(Stored entries)
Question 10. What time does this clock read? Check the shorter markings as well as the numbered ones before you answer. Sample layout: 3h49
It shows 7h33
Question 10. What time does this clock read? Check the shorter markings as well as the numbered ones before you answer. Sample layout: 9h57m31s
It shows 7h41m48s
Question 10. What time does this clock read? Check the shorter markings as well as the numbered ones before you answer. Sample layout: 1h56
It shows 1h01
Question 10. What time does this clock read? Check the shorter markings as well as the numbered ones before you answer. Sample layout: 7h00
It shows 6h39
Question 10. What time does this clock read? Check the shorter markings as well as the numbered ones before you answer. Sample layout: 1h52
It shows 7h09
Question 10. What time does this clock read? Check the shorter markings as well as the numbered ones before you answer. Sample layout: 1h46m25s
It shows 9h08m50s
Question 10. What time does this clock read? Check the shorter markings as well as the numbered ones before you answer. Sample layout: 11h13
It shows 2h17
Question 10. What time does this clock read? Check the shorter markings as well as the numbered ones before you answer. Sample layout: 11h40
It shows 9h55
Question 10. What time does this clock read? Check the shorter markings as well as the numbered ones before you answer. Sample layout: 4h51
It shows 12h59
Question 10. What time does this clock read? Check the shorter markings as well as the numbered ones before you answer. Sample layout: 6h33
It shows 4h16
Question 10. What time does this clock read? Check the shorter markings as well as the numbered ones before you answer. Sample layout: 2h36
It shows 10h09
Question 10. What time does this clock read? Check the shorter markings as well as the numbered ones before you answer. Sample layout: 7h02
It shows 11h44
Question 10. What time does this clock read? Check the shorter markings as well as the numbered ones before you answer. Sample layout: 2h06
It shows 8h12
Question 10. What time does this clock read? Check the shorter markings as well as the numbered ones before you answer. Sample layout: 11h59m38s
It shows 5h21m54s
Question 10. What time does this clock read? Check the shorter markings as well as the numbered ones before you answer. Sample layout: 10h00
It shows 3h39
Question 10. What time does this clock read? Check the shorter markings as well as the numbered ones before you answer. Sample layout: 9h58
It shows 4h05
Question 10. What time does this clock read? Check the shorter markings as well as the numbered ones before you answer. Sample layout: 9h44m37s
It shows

> _Exercise description_
Return these lines verbatim, with no changes.

> _Written solution_
Question 10. What time does this clock read? Check the shorter markings as well as the numbered ones before you answer. Sample layout: 3h49
It shows 7h33
Question 10. What time does this clock read? Check the shorter markings as well as the numbered ones before you answer. Sample layout: 9h57m31s
It shows 7h41m48s
Question 10. What time does this clock read? Check the shorter markings as well as the numbered ones before you answer. Sample layout: 1h56
It shows 1h01
Question 10. What time does this clock read? Check the shorter markings as well as the numbered ones before you answer. Sample layout: 7h00
It shows 6h39
Question 10. What time does this clock read? Check the shorter markings as well as the numbered ones before you answer. Sample layout: 1h52
It shows 7h09
Question 10. What time does this clock read? Check the shorter markings as well as the numbered ones before you answer. Sample layout: 1h46m25s
It shows 9h08m50s
Question 10. What time does this clock read? Check the shorter markings as well as the numbered ones before you answer. Sample layout: 11h13
It shows 2h17
Question 10. What time does this clock read? Check the shorter markings as well as the numbered ones before you answer. Sample layout: 11h40
It shows 9h55
Question 10. What time does this clock read? Check the shorter markings as well as the numbered ones before you answer. Sample layout: 4h51
It shows 12h59
Question 10. What time does this clock read? Check the shorter markings as well as the numbered ones before you answer. Sample layout: 6h33
It shows 4h16
Question 10. What time does this clock read? Check the shorter markings as well as the numbered ones before you answer. Sample layout: 2h36
It shows 10h09
Question 10. What time does this clock read? Check the shorter markings as well as the numbered ones before you answer. Sample layout: 7h02
It shows 11h44
Question 10. What time does this clock read? Check the shorter markings as well as the numbered ones before you answer. Sample layout: 2h06
It shows 8h12
Question 10. What time does this clock read? Check the shorter markings as well as the numbered ones before you answer. Sample layout: 11h59m38s
It shows 5h21m54s
Question 10. What time does this clock read? Check the shorter markings as well as the numbered ones before you answer. Sample layout: 10h00
It shows 3h39
Question 10. What time does this clock read? Check the shorter markings as well as the numbered ones before you answer. Sample layout: 9h58
It shows 4h05
Question 10. What time does this clock read? Check the shorter markings as well as the numbered ones before you answer. Sample layout: 9h44m37s
It shows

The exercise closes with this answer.